▶ **Problem details**
Render every line of text in the items below as a Markdown table with the columns Row and Line, numbering each row and skipping blank lines. Leave the pictures out of your answer.

* * * * * * *

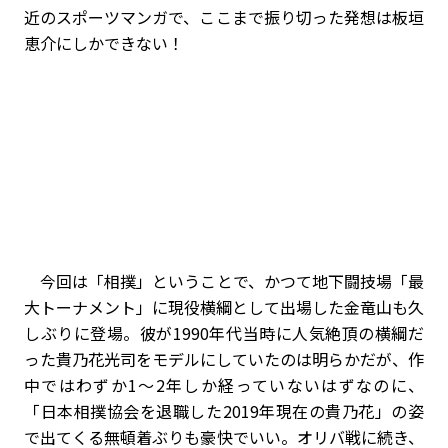
近のスポーツマンガで、ここまで振り切った発想は板垣
恵介にしかできない！
今回は「相撲」ということで、かつて地下闘技場「最
大トーナメント」に現役横綱として出場した金竜山も久
しぶりに登場。彼が1990年代当時に人気絶頂の横綱だ
った貴乃花光司をモデルにしていたのは明らかだが、作
中ではわずか1～2年しか経っていないはずなのに、
「日本相撲協会を退職した2019年現在の貴乃花」の姿
で出てくる無頓着ぶりも豪快でいい。オリバ戦に続き、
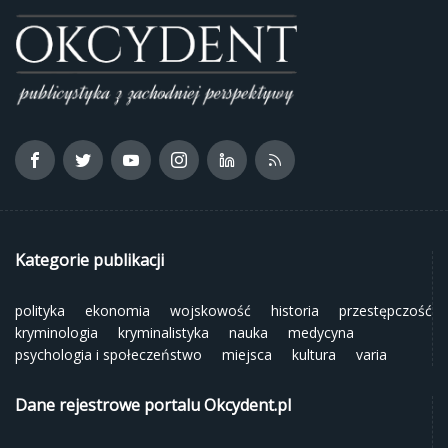
Kategorie publikacji
polityka
ekonomia
wojskowość
historia
przestępczość
kryminologia
kryminalistyka
nauka
medycyna
psychologia i społeczeństwo
miejsca
kultura
varia
Dane rejestrowe portalu Okcydent.pl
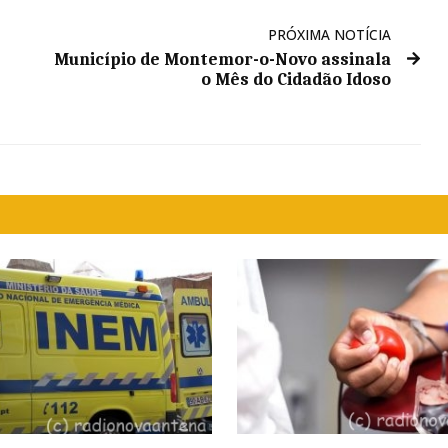
PRÓXIMA NOTÍCIA
Município de Montemor-o-Novo assinala
o Mês do Cidadão Idoso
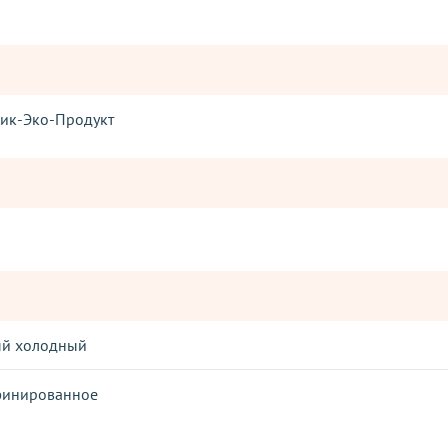
ик-Эко-Продукт
ый холодный
финированное
Оставьте отзыв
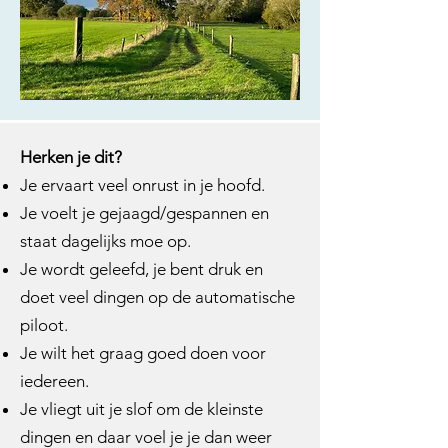
Herken je dit?
Je ervaart veel onrust in je hoofd.
Je voelt je gejaagd/gespannen en
staat dagelijks moe op.
Je wordt geleefd, je bent druk en
doet veel dingen op de automatische
piloot.
Je wilt het graag goed doen voor
iedereen.
Je vliegt uit je slof om de kleinste
dingen en daar voel je je dan weer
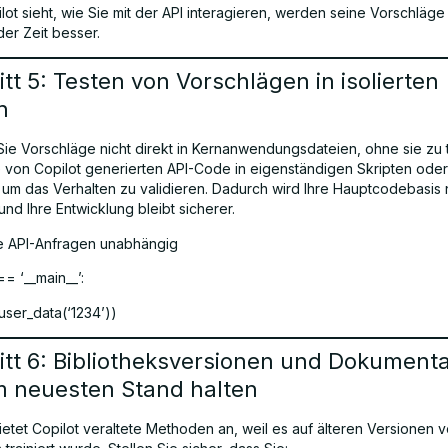
ot sieht, wie Sie mit der API interagieren, werden seine Vorschläge
der Zeit besser.
tt 5: Testen von Vorschlägen in isolierten
n
 Sie Vorschläge nicht direkt in Kernanwendungsdateien, ohne sie zu 
ie von Copilot generierten API-Code in eigenständigen Skripten oder
um das Verhalten zu validieren. Dadurch wird Ihre Hauptcodebasis 
nd Ihre Entwicklung bleibt sicherer.
e API-Anfragen unabhängig
== ‘__main__’:
ser_data(‘1234’))
itt 6: Bibliotheksversionen und Dokumenta
m neuesten Stand halten
etet Copilot veraltete Methoden an, weil es auf älteren Versionen 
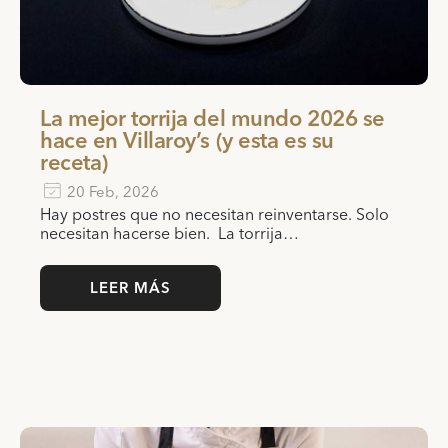
La mejor torrija del mundo 2026 se
hace en Villaroy’s (y esta es su
receta)
20 Feb, 2026
Hay postres que no necesitan reinventarse. Solo
necesitan hacerse bien. La torrija…
LEER MÁS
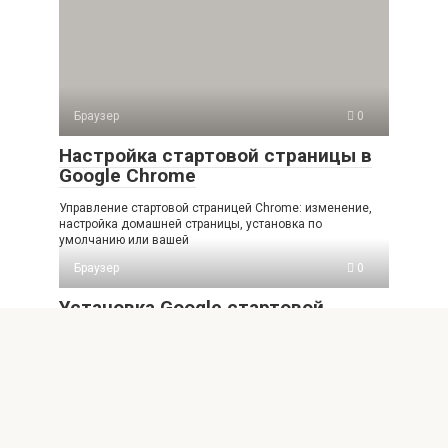
Браузер
0
Настройка стартовой страницы в
Google Chrome
Управление стартовой страницей Chrome: изменение,
настройка домашней страницы, установка по
умолчанию или вашей
Браузер
0
Установка Google стартовой
страницей в Chrome
Установите Google в качестве домашней страницы в
Chrome за пару кликов! Подробная инструкция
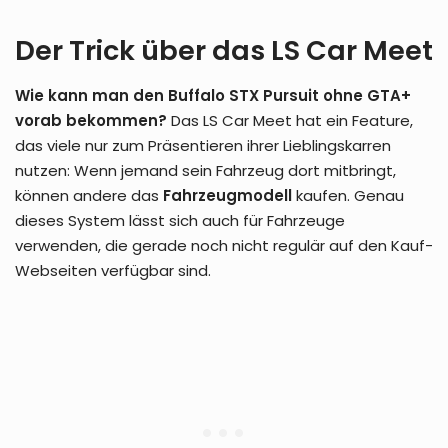
Der Trick über das LS Car Meet
Wie kann man den Buffalo STX Pursuit ohne GTA+
vorab bekommen?
Das LS Car Meet hat ein Feature,
das viele nur zum Präsentieren ihrer Lieblingskarren
nutzen: Wenn jemand sein Fahrzeug dort mitbringt,
können andere das
Fahrzeugmodell
kaufen. Genau
dieses System lässt sich auch für Fahrzeuge
verwenden, die gerade noch nicht regulär auf den Kauf-
Webseiten verfügbar sind.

* * * * * * *

▶ **Solution below**
| Row | Line |
|---|---|
| 1 | 近のスポーツマンガで、ここまで振り切った発想は板垣 |
| 2 | 恵介にしかできない！ |
| 3 | 今回は「相撲」ということで、かつて地下闘技場「最 |
| 4 | 大トーナメント」に現役横綱として出場した金竜山も久 |
| 5 | しぶりに登場。彼が1990年代当時に人気絶頂の横綱だ |
| 6 | った貴乃花光司をモデルにしていたのは明らかだが、作 |
| 7 | 中ではわずか1～2年しか経っていないはずなのに、 |
| 8 | 「日本相撲協会を退職した2019年現在の貴乃花」の姿 |
| 9 | で出てくる無頓着ぶりも豪快でいい。オリバ戦に続き、 |
| 10 | Kategorie publikacji |
| 11 | polityka |
| 12 | ekonomia |
| 13 | wojskowość |
| 14 | historia |
| 15 | przestępczość |
| 16 | kryminologia |
| 17 | kryminalistyka |
| 18 | nauka |
| 19 | medycyna |
| 20 | psychologia i społeczeństwo |
| 21 | miejsca |
| 22 | kultura |
| 23 | varia |
| 24 | Dane rejestrowe portalu Okcydent.pl |
| 25 | PRÓXIMA NOTÍCIA |
| 26 | Município de Montemor-o-Novo assinala |
| 27 | o Mês do Cidadão Idoso |
| 28 | ик-Эко-Продукт |
| 29 | ый холодный |
| 30 | финированное |
| 31 | Оставьте отзыв |
| 32 | Herken je dit? |
| 33 | Je ervaart veel onrust in je hoofd. |
| 34 | Je voelt je gejaagd/gespannen en |
| 35 | staat dagelijks moe op. |
| 36 | Je wordt geleefd, je bent druk en |
| 37 | doet veel dingen op de automatische |
| 38 | piloot. |
| 39 | Je wilt het graag goed doen voor |
| 40 | iedereen. |
| 41 | Je vliegt uit je slof om de kleinste |
| 42 | dingen en daar voel je je dan weer |
| 43 | ot sieht, wie Sie mit der API interagieren, werden seine Vorschläge |
| 44 | der Zeit besser. |
| 45 | tt 5: Testen von Vorschlägen in isolierten |
| 46 | n |
| 47 |  Sie Vorschläge nicht direkt in Kernanwendungsdateien, ohne sie zu  |
| 48 | ie von Copilot generierten API-Code in eigenständigen Skripten oder |
| 49 | um das Verhalten zu validieren. Dadurch wird Ihre Hauptcodebasis  |
| 50 | nd Ihre Entwicklung bleibt sicherer. |
| 51 | e API-Anfragen unabhängig |
| 52 | == ‘__main__’: |
| 53 | ser_data(‘1234’)) |
| 54 | itt 6: Bibliotheksversionen und Dokumenta |
| 55 | m neuesten Stand halten |
| 56 | etet Copilot veraltete Methoden an, weil es auf älteren Versionen  |
| 57 | La mejor torrija del mundo 2026 se |
| 58 | hace en Villaroy’s (y esta es su |
| 59 | receta) |
| 60 | 20 Feb, 2026 |
| 61 | Hay postres que no necesitan reinventarse. Solo |
| 62 | necesitan hacerse bien. La torrija… |
| 63 | LEER MÁS |
| 64 | Браузер |
| 65 | 0 |
| 66 | Настройка стартовой страницы в |
| 67 | Google Chrome |
| 68 | Управление стартовой страницей Chrome: изменение, |
| 69 | настройка домашней страницы, установка по |
| 70 | умолчанию или вашей |
| 71 | Браузер |
| 72 | 0 |
| 73 | Установка Google стартовой |
| 74 | страницей в Chrome |
| 75 | Установите Google в качестве домашней страницы в |
| 76 | Chrome за пару кликов! Подробная инструкция |
| 77 | Der Trick über das LS Car Meet |
| 78 | Wie kann man den Buffalo STX Pursuit ohne GTA+ |
| 79 | vorab bekommen? |
| 80 | Das LS Car Meet hat ein Feature, |
| 81 | das viele nur zum Präsentieren ihrer Lieblingskarren |
| 82 | nutzen: Wenn jemand sein Fahrzeug dort mitbringt, |
| 83 | können andere das |
| 84 | Fahrzeugmodell |
| 85 | kaufen. Genau |
| 86 | dieses System lässt sich auch für Fahrzeuge |
| 87 | verwenden, die gerade noch nicht regulär auf den Kauf- |
| 88 | Webseiten verfügbar sind. |